Yapıtlarında kurulu düzenin normlarını şiddetle eleştiren İngiliz oyun ve senaryo yazarı John James Osborne (1929-1994) 1956’da yazdığı, ona ülkesinde ve tüm dünyada büyük ün kazandıran ‘Öfke’ ile hem yeni bir gerçekçi toplumsal bilinci sahneye taşır, hem de ‘öfkeli genç adamlar’ diye anılan akıma öncülük eder. Oyunda mutsuz, umutsuz, hayal kırıklığına uğramış, sıkıntılı, endişeli, düzene ve düzenin temsil ettiklerine, özellikle burjuva sistemiyle burjuva ahlakına karşı gelen genç bir neslin resmi çizilir. İngiltere’nin iç kısımlarında, tek odalı çatı katı bir dairede, üst sınıfa mensup bir ailenin kızı olan karısı Alison ile yaşayan, işçi sınıfı kökenli, zeki, öfkeli, ağzı epey kalabalık Jimmy Porter, üniversite mezunu olduğu halde arkadaşı Cliff ile semt pazarında şeker satar. Jimmy, öfke içinde geçmişe bakarken, düşünebileceği olumlu ve yapıcı hiçbir şey göremez. Osborne’nun, tiyatro aracılığıyla zamanının toplumsal, siyasi ve ekonomik yapısını hicvettiği Öfke’nin başkahramanı için, etrafındaki dünyada ve kendi içinde tutunacak bir anlam kalmamıştır.
Dünyanın hızla değiştiği, her gün farklı ve ürkünç haberlere uyandığımız, yaşam alanımızı daraltan, tehdit eden koşulların gün geçtikçe çoğaldığı, zamanının tesellisine ve iyileştirici gücüne inancımızın gitgide zayıfladığı, pandeminin Demokles’in Kılıcı gibi tepemizde sallandığı günümüz için Ayşegül Tekin, Osborne’un 65 yıl önceki İngiltere’nin toplumsal siyasal yapısını yansıtan metnini yeniden yazar.
Sıfırla Bir Arasında şimdisini kaybetmiş bir kuşağın çocukları olarak her gün farklı cevaplar aradıkları büyük soruların içinde kaybolmuş, kendi duvarları arasında sıkışıp kalmış dört kişinin hikâyesini anlatır. Bir oyuncakçı dükkânı olan John oyun, doktora öğrencisi karısı Alice tez yazmaya çalışmaktadır. Onlarla birlikte yaşayan Jeff John’un dükkânında çalışmaktadır. Eve misafir gelen Julia ünlü olmaya çabalayan bir oyuncudur.
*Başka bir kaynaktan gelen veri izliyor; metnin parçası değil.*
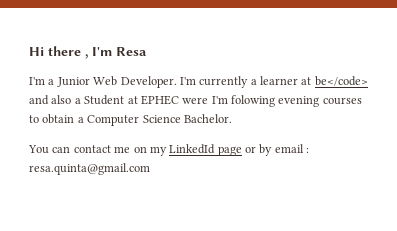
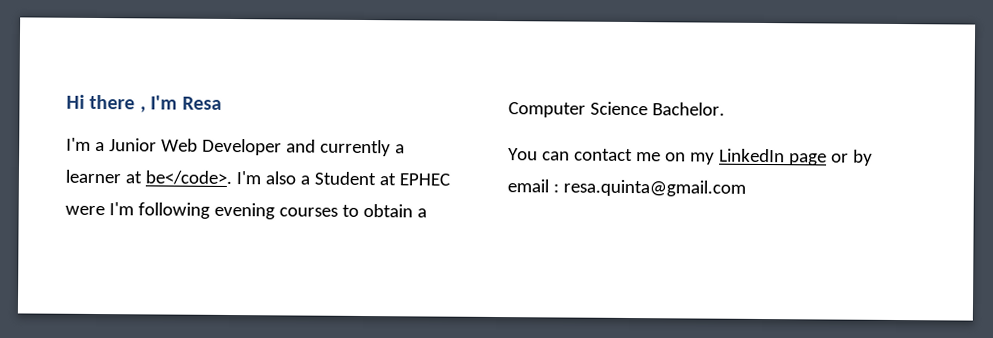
[120,76,196,88] Developer. I'm -> [201,138,316,156] Developer and
[314,76,368,86] [29,95,49,105] be</code> and -> [144,170,261,186] be</code>. I'm
[231,95,275,107] folowing -> [137,202,210,219] following
[169,144,216,154] LinkedId -> [718,148,785,163] LinkedIn

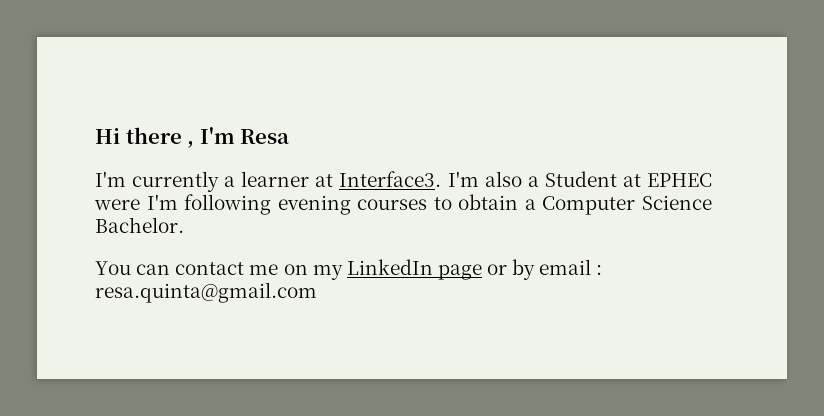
[94,138,316,156] a Junior Web Developer and -> (126, 179) none
[144,170,232,186] be</code>. -> [339,171,442,187] Interface3.

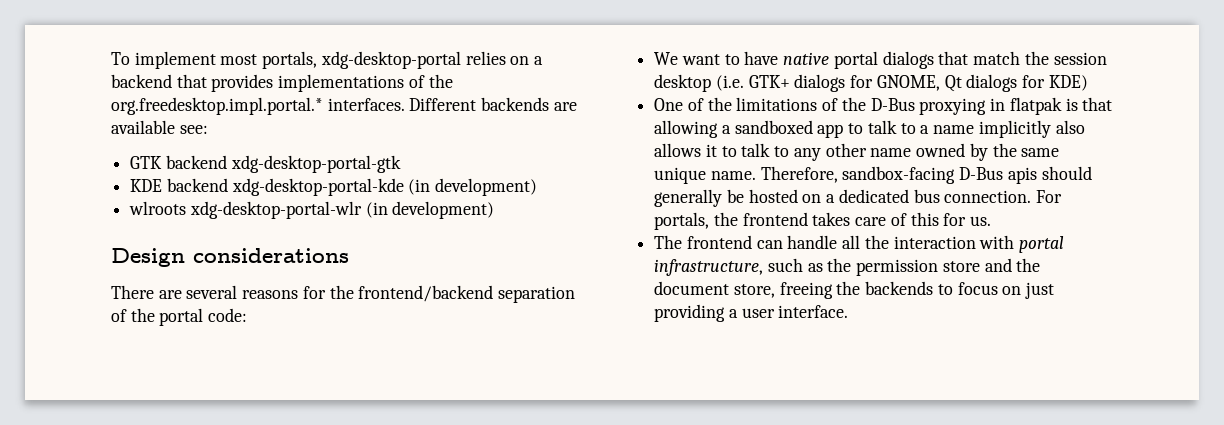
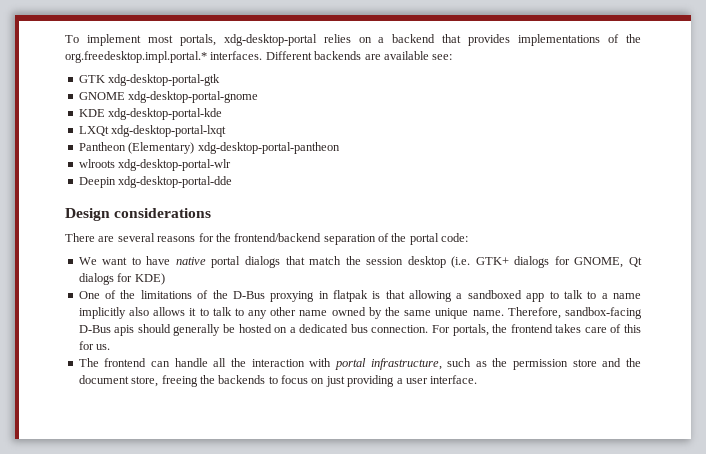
[165,155,227,169] backend -> (105, 79) none
(401, 164) none -> [78,91,259,103] // GNOME xdg-desktop-portal-gnome
[166,178,228,192] backend -> (105, 113) none
[408,178,538,196] (in development) -> [78,125,227,137] [78,142,340,154] // LXQt xdg-desktop-portal-lxqt // Pantheon (Elementary) xdg-desktop-portal-pantheon
[365,201,495,219] (in development) -> [78,176,233,188] // Deepin xdg-desktop-portal-dde

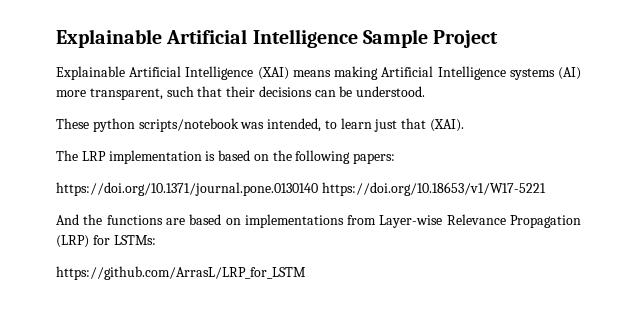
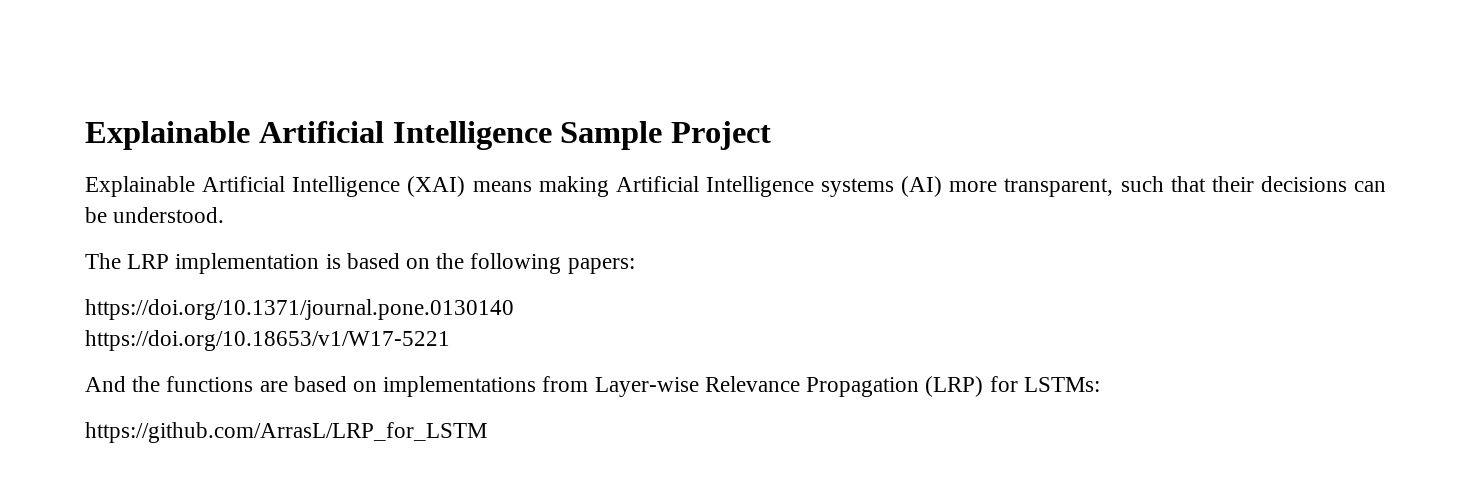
[56,118,465,132] // These python scripts/notebook was intended, to learn just that (XAI). -> (225, 215) none
(318, 189) none -> (514, 309) //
Büyük şehrin büyük bir apartmanının çatı katında geçen oyunu, yazarı Ayşegül Tekin bütün oyuncuların her an sahnede olduğu, rolleri olmadığında sahne üzerindeki eylemliliklerinin yoğunluğu azaltılmış şekilde devam ettirdikleri bir tür kapalı oturum olarak yönetir. Sahne ve kostüm tasarımını üstlenen Ceren Yılmaz, yönetmenin arzuladığı kapalılık ve içiçeliği suç mahalli gibi kırmızı bantlarla dış dünyadan koparılmış, birkaç tahta bank ve az sayıda aksesuarla döşenmiş soyut ve işlevsel bir mekânda var eder. Hiç ara vermeksizin oynanan, gerek metinde, gerek sahnelemede kronolojinin bilinçli olarak kırıldığı oyun zamanda atlamalarla ilerler. Zamansal olarak bazen ileriye, bazen geriye doğru akan anlatıda, zaman farkları, hayal ile gerçek, düşlenenle yaşananlar, düşünülenlerle söylenenler iç içe geçer. Zamansal ve düşsel değişimlerin ipuçlarını sadece ışık büyücüsü Ayşe Sedef Ayter’in, ışık dramaturgisi olarak nitelendirebileceğimiz benzersiz tasarımı duyumsatır. Metin en büyük gücü bu soyutlamanın seyirciye yolunu katiyen kaybettirmeyişidir. Aksine izlemeye daha katılımcı ve heyecan verici bir boyut katar. Altay İcimsoy, Çağdaş Tekin, Sıla Erkan ve Tuğçe Mine Çakır’ın kusursuz ekip oyunculuğu, zaman ve temalardaki git-gellere büyük doğallıkla uyum sağlar.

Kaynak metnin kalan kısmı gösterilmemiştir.